# Your goal
Convert every line of the rows below into a numbered list, omitting blank lines and leaving the pictures out of the answer.

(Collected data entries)
------------------------------------------------

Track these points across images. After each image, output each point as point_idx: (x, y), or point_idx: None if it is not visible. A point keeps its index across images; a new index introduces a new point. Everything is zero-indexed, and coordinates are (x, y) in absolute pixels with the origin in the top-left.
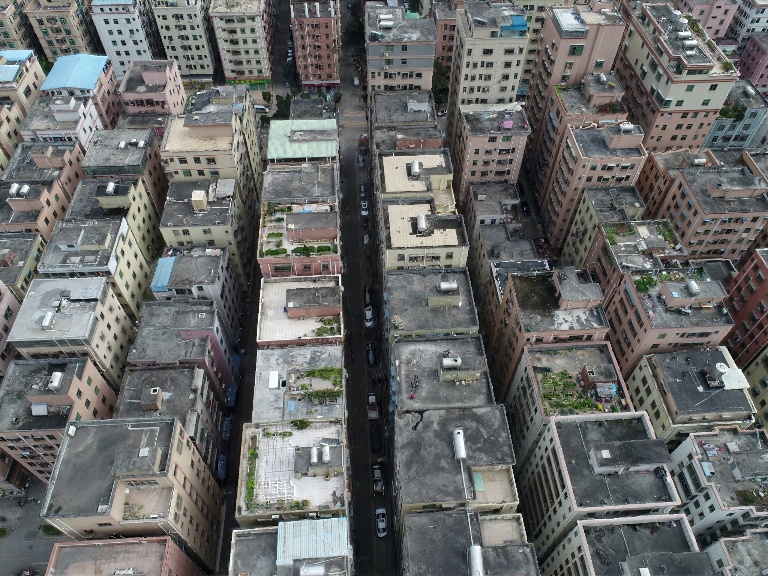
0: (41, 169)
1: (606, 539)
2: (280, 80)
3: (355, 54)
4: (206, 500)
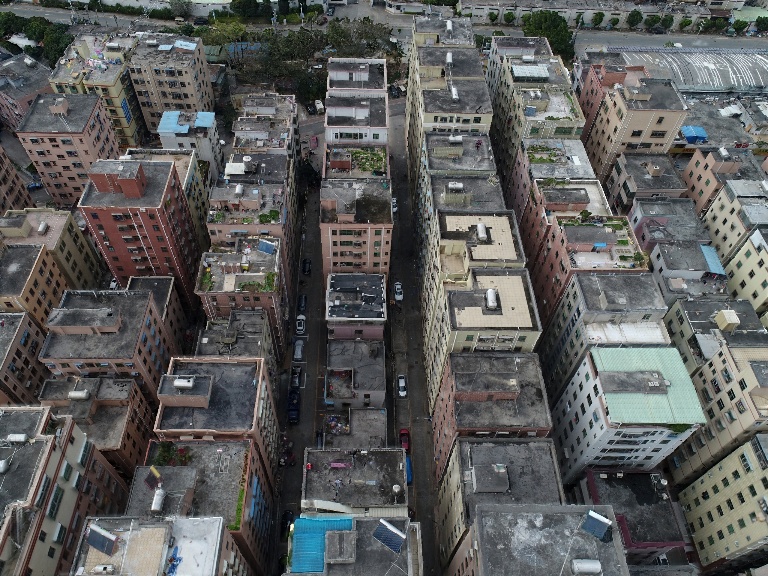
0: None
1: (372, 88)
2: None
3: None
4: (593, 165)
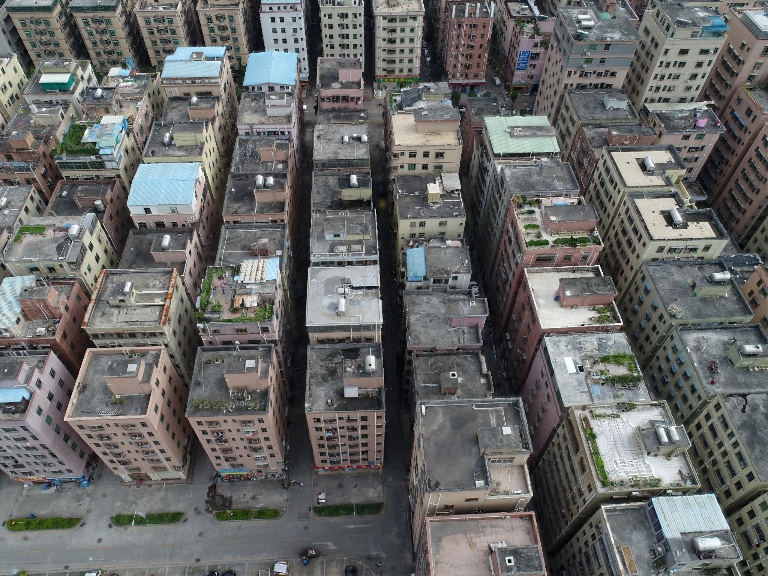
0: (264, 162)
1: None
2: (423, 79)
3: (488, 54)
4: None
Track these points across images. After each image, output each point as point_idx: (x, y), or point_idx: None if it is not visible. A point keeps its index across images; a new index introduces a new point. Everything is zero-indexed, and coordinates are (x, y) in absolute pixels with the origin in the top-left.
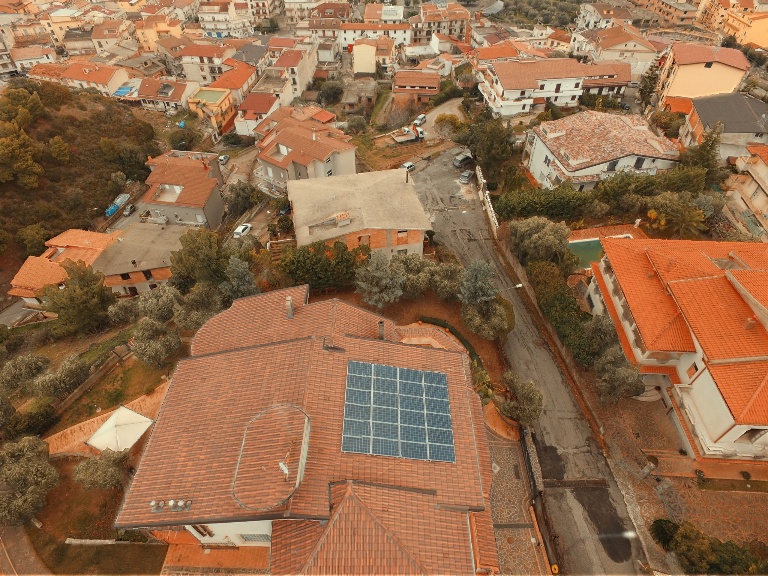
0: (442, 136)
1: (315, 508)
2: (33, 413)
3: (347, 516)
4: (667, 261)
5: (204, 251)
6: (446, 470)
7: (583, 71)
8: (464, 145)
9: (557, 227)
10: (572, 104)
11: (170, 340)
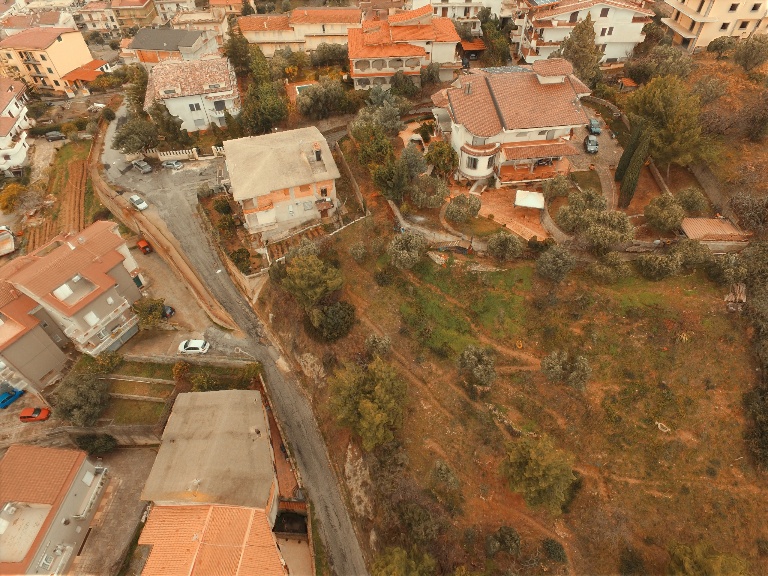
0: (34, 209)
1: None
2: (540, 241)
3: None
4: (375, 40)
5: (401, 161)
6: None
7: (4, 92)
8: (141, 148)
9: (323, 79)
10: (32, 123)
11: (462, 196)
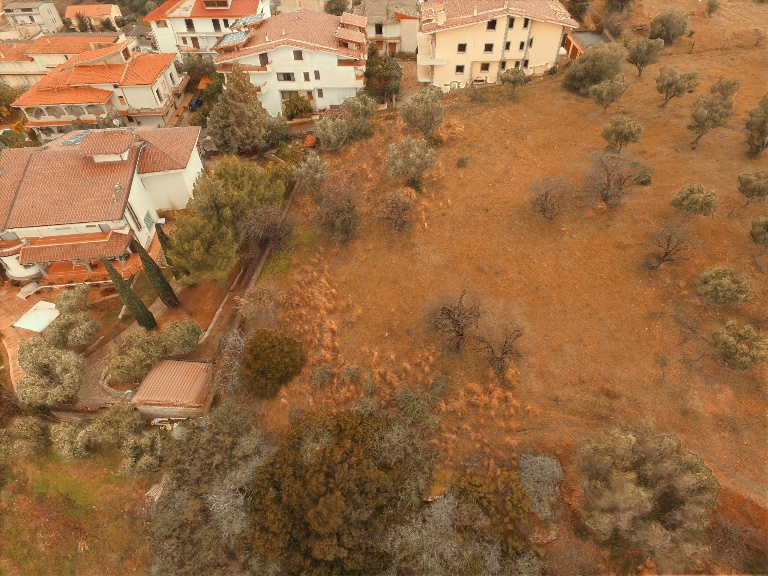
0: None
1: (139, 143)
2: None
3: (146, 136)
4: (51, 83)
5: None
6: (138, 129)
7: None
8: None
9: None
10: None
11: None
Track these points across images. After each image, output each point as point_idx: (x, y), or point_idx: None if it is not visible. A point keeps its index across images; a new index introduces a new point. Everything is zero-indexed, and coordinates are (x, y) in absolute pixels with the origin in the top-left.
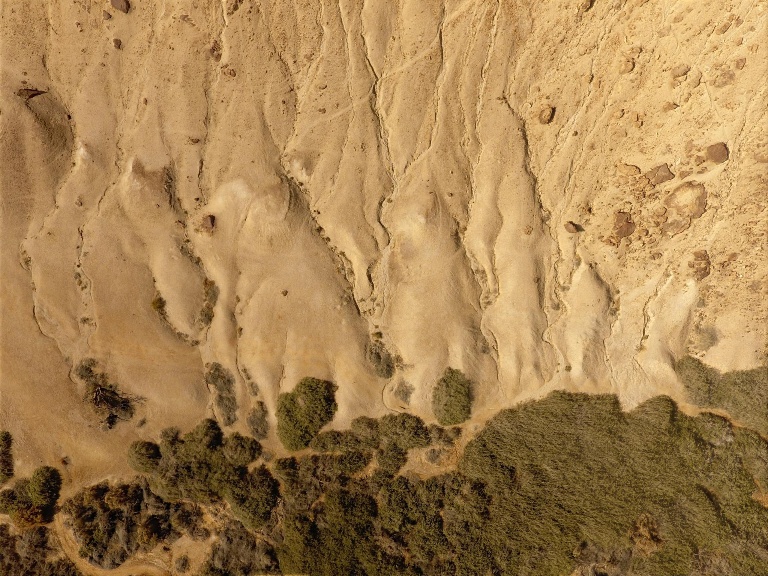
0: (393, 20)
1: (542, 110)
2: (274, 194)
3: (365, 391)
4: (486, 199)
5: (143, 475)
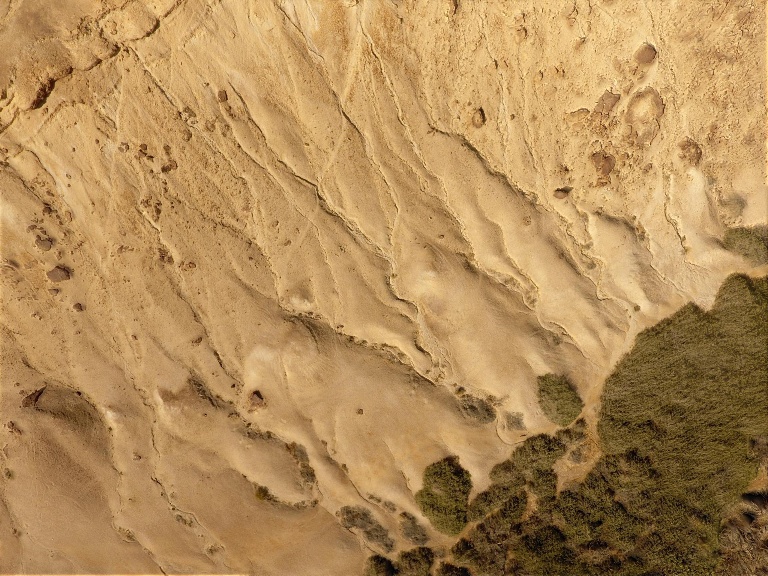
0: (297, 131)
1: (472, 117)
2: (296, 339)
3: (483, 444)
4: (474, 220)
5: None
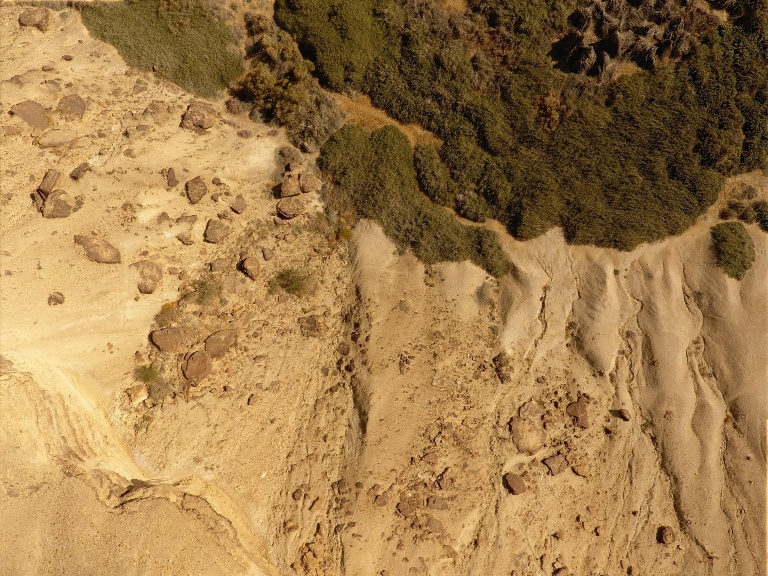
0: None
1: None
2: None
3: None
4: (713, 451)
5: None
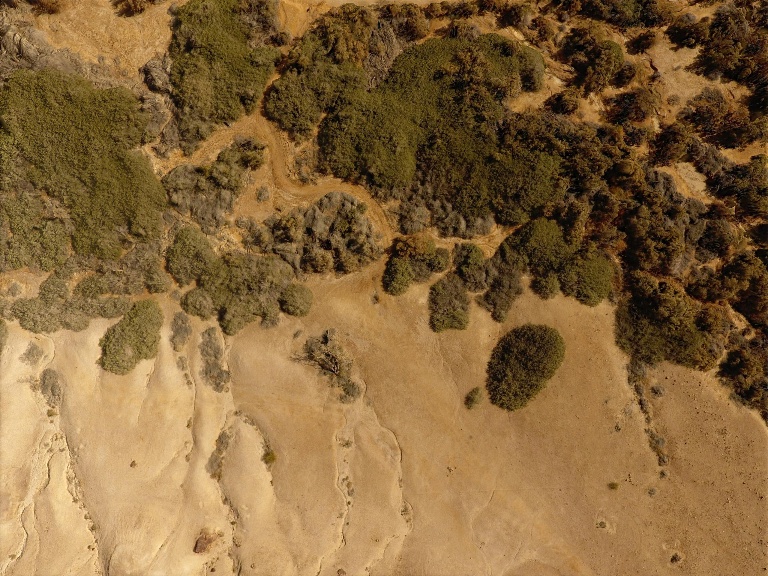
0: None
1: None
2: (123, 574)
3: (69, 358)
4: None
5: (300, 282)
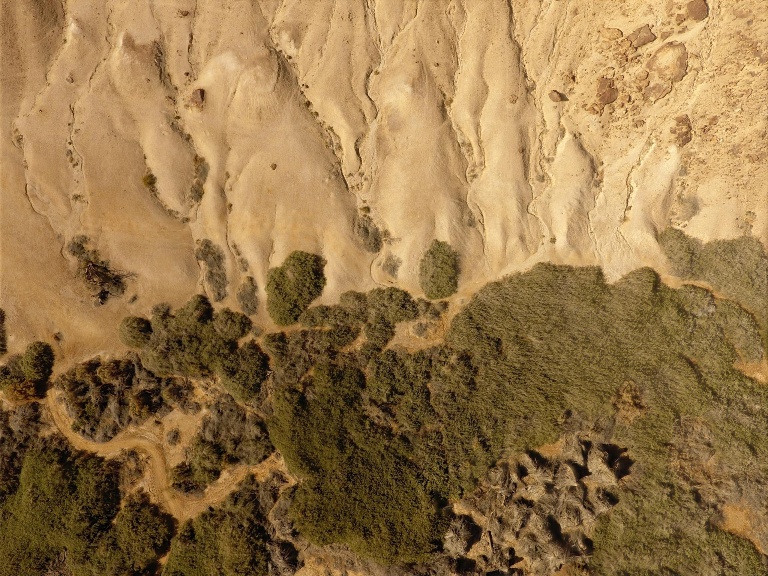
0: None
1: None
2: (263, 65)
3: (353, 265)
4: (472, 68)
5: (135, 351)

------------------------------------------------

# Answer for the task
1. Track these points across images. After each image, output each point as point_idx: (x, y), or point_idx: None if it is not visible. A point keeps its index across images; a new index introduces a new point. Everything is zero-indexed, and coordinates are (x, y) in absolute pixels with the origin in the top-left.
2. 0: (41, 169)
3. 1: (606, 539)
4. 2: (280, 80)
5. 3: (355, 54)
6. 4: (206, 500)
7. 0: None
8. 1: (372, 88)
9. 2: None
10. 3: None
11. 4: (593, 165)
12. 0: (264, 162)
13. 1: None
14. 2: (423, 79)
15. 3: (488, 54)
16. 4: None
17. Track these points across images. After each image, output each point as point_idx: (x, y), or point_idx: None if it is not visible. A point keeps its index across images; a new index introduces a new point. Everything is zero-indexed, and coordinates are (x, y) in absolute pixels with the origin in the top-left.
18. 0: (442, 136)
19. 1: (315, 508)
20. 2: (33, 413)
21. 3: (347, 516)
22. 4: (667, 261)
23. 5: (204, 251)
24. 6: (446, 470)
25. 7: (583, 71)
26. 8: (464, 145)
27. 9: (557, 227)
28. 10: (572, 104)
29. 11: (170, 340)
30. 0: (34, 209)
31. 1: None
32. 2: (540, 241)
33. 3: None
34. 4: (375, 40)
35. 5: (401, 161)
36. 6: None
37. 7: (4, 92)
38. 8: (141, 148)
39. 9: (323, 79)
40. 10: (32, 123)
41. 11: (462, 196)
42. 0: None
43. 1: (139, 143)
44. 2: None
45. 3: (146, 136)
46. 4: (51, 83)
47. 5: None
48. 6: (138, 129)
49. 7: None
50. 8: None
51. 9: None
52. 10: None
53. 11: None
54. Track these points across images. After each image, output each point as point_idx: (x, y), or point_idx: None if it is not visible. A point keeps its index across images; a new index introduces a new point. Everything is zero-indexed, and coordinates are (x, y) in absolute pixels with the origin in the top-left.
55. 0: (393, 20)
56. 1: (542, 110)
57. 2: (274, 194)
58. 3: (365, 391)
59. 4: (486, 199)
60. 5: (143, 475)
61. 0: (297, 131)
62. 1: (472, 117)
63. 2: (296, 339)
64. 3: (483, 444)
65. 4: (474, 220)
66. 5: None
67. 0: None
68. 1: None
69. 2: None
70. 3: None
71. 4: (713, 451)
72. 5: None
73. 0: None
74. 1: None
75. 2: (123, 574)
76. 3: (69, 358)
77. 4: None
78. 5: (300, 282)
79. 0: None
80. 1: None
81. 2: (263, 65)
82. 3: (353, 265)
83. 4: (472, 68)
84. 5: (135, 351)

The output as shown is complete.